Lista de tareas:
(a) Según el texto sobre la calle Cuna, ¿en qué año instaló la Iglesia la Casa Cuna de Niños Expósitos?
(b) Transcribe literalmente el pasaje del texto sobre la calle Cuna que empieza en "En el año 1.627" y termina en "educación y cuidado.".

Fragmento proporcionado:
——

La céntrica y sevillanísima calle Cuna alberga una historia tan fascinante como terrible, de la que proviene su nombre. Nos la recuerda un antiguo azulejo, escrito en latín. Su traducción estremece:
“QUONIAM PATER MEUS ET MATER MEA DERELINQUERUNT ME…” (“Porque mi padre y mi madre me abandonaron…”), “…DOMINUS AUTUM ASSUMPSIT ME” (“…el Señor del Cielo me recogió”).
En el año 1.627 la Iglesia instaló allí la “Casa Cuna de Niños Expósitos”, donde ingresaron innumerables criaturas. Resulta triste exponerlo, pero lo cierto es que muchas de estos niños fueron hijos no deseados de prostitutas de lujo de adinerados caballeros de Sevilla, que se desentendieron de ellos abandonándolos, recién nacidos, en un torno de la Casa Cuna, para ser recogidos por las piadosas manos de las monjas que se hicieron cargo de su educación y cuidado.
Y allí mismo, justo allí, cierta empresaria con pasta, a quien que ni le interesa ni conoce esta historia que forma parte del alma y la identidad de Sevilla, ha abierto un establecimiento en el que (hablo abiertamente, con el permiso de mis lectores) se puede comer, en forma de goofre, un coño o una polla.
“La Verguería” se llama el establecimiento, como burda expresión derivada de verja, falo, pito, minga, cipote, nabo… en versión animal, invitando a la clientela a un sexo bestial y sin alma, a una sexualidad sin compromiso ni entrega.

——

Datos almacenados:
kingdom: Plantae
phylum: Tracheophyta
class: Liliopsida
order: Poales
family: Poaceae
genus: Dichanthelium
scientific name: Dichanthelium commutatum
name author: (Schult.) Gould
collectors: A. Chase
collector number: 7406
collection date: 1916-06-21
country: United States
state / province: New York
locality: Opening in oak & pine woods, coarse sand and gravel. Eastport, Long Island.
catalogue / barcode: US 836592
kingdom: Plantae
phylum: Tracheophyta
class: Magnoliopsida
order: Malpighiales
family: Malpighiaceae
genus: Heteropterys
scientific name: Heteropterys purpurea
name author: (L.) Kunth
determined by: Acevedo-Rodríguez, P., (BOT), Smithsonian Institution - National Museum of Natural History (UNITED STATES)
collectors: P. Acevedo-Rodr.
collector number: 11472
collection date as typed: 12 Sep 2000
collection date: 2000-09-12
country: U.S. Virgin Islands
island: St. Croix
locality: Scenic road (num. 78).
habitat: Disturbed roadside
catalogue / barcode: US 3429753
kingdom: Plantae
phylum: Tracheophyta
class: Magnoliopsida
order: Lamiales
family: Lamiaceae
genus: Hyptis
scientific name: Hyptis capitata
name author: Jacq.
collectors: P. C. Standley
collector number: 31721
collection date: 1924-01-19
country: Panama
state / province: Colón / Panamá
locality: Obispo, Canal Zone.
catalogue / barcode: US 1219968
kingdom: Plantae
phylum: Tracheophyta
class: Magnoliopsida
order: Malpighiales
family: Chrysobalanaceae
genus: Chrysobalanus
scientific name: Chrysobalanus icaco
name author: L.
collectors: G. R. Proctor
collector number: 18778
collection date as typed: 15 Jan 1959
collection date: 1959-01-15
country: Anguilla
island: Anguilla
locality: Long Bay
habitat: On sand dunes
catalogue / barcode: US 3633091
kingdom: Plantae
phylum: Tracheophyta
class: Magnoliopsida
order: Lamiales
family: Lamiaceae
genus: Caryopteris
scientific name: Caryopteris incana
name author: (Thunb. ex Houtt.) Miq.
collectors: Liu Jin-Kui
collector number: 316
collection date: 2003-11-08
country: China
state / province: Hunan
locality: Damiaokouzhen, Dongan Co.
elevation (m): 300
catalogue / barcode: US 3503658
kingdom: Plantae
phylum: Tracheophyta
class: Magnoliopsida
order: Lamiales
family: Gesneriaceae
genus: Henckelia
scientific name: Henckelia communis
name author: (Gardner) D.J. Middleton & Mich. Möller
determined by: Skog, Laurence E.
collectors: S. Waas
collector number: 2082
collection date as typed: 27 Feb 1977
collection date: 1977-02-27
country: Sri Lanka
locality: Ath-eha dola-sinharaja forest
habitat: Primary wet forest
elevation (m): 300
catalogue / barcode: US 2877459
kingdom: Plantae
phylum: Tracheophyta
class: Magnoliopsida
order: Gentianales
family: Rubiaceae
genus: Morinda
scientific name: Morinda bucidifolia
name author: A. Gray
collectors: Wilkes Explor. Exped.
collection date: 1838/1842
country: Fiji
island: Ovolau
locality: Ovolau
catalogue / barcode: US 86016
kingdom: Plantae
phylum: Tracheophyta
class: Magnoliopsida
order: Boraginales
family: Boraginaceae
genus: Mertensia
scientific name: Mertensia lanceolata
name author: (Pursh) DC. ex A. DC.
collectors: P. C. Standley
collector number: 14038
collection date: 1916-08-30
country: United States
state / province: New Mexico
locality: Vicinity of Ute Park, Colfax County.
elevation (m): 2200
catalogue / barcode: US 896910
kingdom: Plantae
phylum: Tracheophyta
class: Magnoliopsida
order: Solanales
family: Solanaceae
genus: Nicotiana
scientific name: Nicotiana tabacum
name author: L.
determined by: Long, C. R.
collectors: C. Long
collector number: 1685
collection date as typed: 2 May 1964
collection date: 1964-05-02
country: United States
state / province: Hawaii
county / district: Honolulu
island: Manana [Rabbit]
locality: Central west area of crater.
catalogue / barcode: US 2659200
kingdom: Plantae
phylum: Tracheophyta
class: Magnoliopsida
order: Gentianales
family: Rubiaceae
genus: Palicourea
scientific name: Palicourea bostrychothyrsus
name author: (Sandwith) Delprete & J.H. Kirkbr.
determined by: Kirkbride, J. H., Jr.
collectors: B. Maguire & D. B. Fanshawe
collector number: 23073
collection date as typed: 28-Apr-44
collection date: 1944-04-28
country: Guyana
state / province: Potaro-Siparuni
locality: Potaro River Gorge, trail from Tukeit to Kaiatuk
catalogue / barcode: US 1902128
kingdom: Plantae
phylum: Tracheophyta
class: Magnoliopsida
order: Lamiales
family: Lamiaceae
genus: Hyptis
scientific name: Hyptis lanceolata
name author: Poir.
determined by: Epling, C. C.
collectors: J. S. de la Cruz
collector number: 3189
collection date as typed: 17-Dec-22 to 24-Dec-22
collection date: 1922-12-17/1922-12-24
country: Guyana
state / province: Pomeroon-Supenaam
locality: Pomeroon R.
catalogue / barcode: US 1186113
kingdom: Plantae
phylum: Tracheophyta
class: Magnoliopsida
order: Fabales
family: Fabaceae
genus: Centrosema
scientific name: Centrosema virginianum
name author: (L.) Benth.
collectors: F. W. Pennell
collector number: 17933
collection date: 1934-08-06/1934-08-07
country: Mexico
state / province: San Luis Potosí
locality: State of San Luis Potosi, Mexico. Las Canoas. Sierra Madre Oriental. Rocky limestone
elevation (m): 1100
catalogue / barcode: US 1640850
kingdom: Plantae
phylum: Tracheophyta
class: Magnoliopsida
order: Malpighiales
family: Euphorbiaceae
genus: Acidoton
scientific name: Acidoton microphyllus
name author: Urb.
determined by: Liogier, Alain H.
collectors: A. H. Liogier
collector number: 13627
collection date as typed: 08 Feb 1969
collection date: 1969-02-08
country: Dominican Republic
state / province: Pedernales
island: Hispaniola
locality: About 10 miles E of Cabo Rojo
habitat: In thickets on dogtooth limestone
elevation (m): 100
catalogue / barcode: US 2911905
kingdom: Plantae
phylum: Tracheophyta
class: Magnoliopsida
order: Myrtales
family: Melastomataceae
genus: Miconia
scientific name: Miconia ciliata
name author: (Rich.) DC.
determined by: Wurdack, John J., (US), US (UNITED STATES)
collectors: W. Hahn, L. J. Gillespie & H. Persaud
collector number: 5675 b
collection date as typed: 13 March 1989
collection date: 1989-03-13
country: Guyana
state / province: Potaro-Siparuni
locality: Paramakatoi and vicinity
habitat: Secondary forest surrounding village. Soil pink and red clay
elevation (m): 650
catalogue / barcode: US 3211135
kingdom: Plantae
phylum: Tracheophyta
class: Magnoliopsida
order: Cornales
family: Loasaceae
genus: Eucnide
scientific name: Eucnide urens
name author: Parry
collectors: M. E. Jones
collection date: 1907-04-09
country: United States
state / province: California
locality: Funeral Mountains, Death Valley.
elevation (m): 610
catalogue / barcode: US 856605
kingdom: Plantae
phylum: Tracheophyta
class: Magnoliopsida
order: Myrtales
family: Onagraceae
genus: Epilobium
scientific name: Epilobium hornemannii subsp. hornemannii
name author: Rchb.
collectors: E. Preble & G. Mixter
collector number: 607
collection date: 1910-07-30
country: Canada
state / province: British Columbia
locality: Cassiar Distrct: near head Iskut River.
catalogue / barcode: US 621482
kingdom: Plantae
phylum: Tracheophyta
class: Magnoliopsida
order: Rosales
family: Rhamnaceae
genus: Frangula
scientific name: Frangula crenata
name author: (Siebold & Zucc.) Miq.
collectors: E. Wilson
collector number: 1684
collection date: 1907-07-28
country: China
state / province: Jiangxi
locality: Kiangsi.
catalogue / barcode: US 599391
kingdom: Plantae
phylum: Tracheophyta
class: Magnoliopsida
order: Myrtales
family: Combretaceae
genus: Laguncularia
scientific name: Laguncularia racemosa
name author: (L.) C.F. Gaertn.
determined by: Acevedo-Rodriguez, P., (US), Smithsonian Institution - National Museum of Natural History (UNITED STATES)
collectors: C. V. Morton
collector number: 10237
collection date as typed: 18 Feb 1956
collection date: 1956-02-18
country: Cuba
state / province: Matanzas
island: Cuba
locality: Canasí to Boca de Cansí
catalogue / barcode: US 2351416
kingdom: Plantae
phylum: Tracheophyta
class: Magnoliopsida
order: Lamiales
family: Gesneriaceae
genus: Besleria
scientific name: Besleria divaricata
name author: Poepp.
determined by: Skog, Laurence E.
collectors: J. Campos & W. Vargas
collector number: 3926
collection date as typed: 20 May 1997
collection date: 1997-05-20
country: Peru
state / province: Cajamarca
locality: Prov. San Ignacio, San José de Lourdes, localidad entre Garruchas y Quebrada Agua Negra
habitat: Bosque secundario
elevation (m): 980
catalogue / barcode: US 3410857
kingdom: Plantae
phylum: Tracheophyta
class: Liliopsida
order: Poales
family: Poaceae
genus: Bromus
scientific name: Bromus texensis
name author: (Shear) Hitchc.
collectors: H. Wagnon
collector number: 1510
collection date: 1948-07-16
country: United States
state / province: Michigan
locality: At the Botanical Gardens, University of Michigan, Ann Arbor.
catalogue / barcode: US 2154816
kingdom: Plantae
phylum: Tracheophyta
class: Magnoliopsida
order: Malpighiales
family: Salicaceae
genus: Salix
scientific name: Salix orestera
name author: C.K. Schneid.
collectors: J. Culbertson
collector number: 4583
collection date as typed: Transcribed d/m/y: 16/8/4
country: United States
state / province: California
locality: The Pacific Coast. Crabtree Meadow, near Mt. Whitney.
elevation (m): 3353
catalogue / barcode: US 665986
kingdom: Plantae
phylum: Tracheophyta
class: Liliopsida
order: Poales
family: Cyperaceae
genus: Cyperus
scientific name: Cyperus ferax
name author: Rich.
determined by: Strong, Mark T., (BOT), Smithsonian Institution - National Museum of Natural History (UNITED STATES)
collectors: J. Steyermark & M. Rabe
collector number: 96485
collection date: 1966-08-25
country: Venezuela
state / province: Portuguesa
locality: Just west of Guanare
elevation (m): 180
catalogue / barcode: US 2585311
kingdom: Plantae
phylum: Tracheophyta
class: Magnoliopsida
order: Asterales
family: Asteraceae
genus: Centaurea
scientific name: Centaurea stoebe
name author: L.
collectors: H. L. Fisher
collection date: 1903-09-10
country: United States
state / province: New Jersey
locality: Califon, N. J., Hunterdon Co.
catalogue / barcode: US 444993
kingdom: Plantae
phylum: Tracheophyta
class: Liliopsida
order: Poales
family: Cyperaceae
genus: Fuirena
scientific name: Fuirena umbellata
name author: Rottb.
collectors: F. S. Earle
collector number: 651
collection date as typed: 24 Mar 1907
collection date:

——

Respuestas:
(a) En el año 1.627.

(b)
En el año 1.627 la Iglesia instaló allí la “Casa Cuna de Niños Expósitos”, donde ingresaron innumerables criaturas. Resulta triste exponerlo, pero lo cierto es que muchas de estos niños fueron hijos no deseados de prostitutas de lujo de adinerados caballeros de Sevilla, que se desentendieron de ellos abandonándolos, recién nacidos, en un torno de la Casa Cuna, para ser recogidos por las piadosas manos de las monjas que se hicieron cargo de su educación y cuidado.